[Records from a data collection]
## Begin
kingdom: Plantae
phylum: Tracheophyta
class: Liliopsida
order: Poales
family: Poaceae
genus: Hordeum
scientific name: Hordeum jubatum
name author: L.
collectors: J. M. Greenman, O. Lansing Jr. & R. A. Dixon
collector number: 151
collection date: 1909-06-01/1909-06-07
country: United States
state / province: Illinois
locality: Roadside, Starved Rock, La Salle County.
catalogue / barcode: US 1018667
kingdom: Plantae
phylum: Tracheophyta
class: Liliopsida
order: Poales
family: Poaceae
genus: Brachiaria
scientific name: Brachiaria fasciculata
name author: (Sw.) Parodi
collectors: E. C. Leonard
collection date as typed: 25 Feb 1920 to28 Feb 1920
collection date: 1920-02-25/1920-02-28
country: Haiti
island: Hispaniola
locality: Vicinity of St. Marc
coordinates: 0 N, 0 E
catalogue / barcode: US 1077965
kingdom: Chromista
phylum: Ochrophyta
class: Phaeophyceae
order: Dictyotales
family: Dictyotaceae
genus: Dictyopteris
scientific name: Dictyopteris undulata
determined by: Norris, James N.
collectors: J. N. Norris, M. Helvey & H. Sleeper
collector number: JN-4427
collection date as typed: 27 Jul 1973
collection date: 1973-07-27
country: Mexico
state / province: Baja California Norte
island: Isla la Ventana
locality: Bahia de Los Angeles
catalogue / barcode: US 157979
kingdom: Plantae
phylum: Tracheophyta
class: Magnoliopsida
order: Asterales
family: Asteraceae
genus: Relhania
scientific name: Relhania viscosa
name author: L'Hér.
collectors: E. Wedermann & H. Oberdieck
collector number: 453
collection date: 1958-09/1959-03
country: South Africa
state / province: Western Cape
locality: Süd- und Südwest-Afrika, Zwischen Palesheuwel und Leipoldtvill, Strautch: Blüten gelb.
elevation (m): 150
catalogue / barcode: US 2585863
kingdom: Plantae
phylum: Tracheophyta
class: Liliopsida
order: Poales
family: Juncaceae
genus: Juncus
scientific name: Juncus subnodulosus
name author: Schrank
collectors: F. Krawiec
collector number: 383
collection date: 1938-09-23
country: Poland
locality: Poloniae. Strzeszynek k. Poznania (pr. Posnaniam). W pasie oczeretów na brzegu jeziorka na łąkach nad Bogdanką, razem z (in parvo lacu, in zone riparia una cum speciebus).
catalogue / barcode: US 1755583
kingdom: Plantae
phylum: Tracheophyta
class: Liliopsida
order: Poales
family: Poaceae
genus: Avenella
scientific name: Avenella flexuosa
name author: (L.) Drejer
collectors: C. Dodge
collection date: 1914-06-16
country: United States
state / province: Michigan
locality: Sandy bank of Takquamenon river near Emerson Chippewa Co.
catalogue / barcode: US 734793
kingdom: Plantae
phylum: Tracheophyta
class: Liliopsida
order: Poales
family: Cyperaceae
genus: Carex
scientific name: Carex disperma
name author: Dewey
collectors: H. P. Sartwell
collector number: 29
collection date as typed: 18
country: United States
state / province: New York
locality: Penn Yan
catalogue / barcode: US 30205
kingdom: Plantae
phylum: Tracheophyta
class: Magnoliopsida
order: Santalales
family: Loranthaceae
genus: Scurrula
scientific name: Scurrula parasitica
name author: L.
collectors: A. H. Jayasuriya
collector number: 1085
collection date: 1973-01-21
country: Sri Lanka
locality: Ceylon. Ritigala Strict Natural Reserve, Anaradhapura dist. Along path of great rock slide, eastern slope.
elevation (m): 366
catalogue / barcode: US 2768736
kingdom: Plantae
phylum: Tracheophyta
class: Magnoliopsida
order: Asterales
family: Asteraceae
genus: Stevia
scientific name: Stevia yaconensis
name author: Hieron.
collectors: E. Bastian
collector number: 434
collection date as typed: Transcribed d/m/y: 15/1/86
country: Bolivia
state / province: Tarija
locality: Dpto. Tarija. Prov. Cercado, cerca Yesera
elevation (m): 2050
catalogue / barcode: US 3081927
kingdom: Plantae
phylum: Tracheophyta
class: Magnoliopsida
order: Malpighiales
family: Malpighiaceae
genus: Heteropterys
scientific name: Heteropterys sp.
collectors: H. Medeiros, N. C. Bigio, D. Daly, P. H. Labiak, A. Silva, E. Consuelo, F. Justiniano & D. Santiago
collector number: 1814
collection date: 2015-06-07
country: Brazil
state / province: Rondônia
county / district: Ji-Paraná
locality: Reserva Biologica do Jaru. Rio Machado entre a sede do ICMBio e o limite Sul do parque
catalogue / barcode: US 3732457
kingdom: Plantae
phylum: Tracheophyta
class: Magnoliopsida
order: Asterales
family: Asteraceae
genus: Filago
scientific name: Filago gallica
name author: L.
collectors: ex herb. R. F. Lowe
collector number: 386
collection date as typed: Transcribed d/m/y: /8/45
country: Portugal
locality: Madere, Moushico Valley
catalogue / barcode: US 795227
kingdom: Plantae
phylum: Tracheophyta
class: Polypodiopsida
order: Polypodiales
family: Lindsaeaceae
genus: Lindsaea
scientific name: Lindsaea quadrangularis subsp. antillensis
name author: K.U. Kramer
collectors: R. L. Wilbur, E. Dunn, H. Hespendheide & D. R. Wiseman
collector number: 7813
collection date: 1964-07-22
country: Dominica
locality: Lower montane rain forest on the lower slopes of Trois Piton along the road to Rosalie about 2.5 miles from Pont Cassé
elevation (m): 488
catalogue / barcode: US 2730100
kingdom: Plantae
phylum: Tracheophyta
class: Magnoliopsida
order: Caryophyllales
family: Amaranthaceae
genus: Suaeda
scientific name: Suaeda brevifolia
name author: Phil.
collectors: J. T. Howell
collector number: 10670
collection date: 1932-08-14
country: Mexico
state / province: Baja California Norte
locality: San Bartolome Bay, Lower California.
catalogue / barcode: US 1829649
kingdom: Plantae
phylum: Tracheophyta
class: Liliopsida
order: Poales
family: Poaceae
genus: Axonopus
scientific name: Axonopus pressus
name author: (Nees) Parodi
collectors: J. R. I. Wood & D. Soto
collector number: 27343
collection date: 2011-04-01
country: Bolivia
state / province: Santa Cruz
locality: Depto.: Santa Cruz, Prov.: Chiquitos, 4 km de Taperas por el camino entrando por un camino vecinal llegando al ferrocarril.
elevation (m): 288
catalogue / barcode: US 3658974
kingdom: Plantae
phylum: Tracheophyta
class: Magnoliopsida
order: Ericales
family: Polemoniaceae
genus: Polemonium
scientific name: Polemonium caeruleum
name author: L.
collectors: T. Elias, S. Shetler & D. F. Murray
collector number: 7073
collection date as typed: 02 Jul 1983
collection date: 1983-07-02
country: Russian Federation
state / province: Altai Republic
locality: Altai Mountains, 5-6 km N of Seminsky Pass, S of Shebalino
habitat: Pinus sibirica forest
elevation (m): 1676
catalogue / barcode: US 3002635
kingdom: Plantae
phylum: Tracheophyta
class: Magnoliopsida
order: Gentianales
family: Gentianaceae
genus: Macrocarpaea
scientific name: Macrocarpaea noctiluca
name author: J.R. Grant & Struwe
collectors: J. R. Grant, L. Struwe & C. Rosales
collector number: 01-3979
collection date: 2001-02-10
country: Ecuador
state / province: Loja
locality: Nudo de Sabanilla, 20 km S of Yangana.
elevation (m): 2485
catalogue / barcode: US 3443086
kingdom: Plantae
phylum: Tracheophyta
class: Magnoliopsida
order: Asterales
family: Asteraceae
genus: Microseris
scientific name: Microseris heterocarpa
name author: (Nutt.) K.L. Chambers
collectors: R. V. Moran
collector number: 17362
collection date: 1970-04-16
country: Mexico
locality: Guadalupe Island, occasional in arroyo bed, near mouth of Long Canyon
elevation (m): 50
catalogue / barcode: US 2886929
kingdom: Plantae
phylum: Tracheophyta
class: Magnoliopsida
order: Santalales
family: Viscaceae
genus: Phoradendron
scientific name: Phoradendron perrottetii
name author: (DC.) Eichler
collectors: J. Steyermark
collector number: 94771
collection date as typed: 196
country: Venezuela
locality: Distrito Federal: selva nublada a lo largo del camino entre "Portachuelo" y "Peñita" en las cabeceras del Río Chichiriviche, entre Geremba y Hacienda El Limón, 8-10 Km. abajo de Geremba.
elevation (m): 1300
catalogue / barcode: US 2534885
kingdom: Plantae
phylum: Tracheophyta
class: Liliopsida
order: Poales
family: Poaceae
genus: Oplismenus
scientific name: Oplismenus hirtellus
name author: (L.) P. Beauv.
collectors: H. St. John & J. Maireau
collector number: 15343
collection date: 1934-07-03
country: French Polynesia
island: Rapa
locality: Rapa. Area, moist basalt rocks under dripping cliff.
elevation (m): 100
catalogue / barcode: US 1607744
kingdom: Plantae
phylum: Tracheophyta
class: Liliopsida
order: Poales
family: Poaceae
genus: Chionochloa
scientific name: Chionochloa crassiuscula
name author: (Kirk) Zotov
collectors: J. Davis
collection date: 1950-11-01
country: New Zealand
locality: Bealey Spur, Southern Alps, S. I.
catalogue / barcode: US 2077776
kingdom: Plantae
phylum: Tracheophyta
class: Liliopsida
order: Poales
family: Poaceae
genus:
## End
Requirements ->
Recast the lines from the start of the records through the line containing "order: Dictyotales" as a JSON list of strings, one string per line, leaving out blank lines.

Solution below ->
[
  "kingdom: Plantae",
  "phylum: Tracheophyta",
  "class: Liliopsida",
  "order: Poales",
  "family: Poaceae",
  "genus: Hordeum",
  "scientific name: Hordeum jubatum",
  "name author: L.",
  "collectors: J. M. Greenman, O. Lansing Jr. & R. A. Dixon",
  "collector number: 151",
  "collection date: 1909-06-01/1909-06-07",
  "country: United States",
  "state / province: Illinois",
  "locality: Roadside, Starved Rock, La Salle County.",
  "catalogue / barcode: US 1018667",
  "kingdom: Plantae",
  "phylum: Tracheophyta",
  "class: Liliopsida",
  "order: Poales",
  "family: Poaceae",
  "genus: Brachiaria",
  "scientific name: Brachiaria fasciculata",
  "name author: (Sw.) Parodi",
  "collectors: E. C. Leonard",
  "collection date as typed: 25 Feb 1920 to28 Feb 1920",
  "collection date: 1920-02-25/1920-02-28",
  "country: Haiti",
  "island: Hispaniola",
  "locality: Vicinity of St. Marc",
  "coordinates: 0 N, 0 E",
  "catalogue / barcode: US 1077965",
  "kingdom: Chromista",
  "phylum: Ochrophyta",
  "class: Phaeophyceae",
  "order: Dictyotales"
]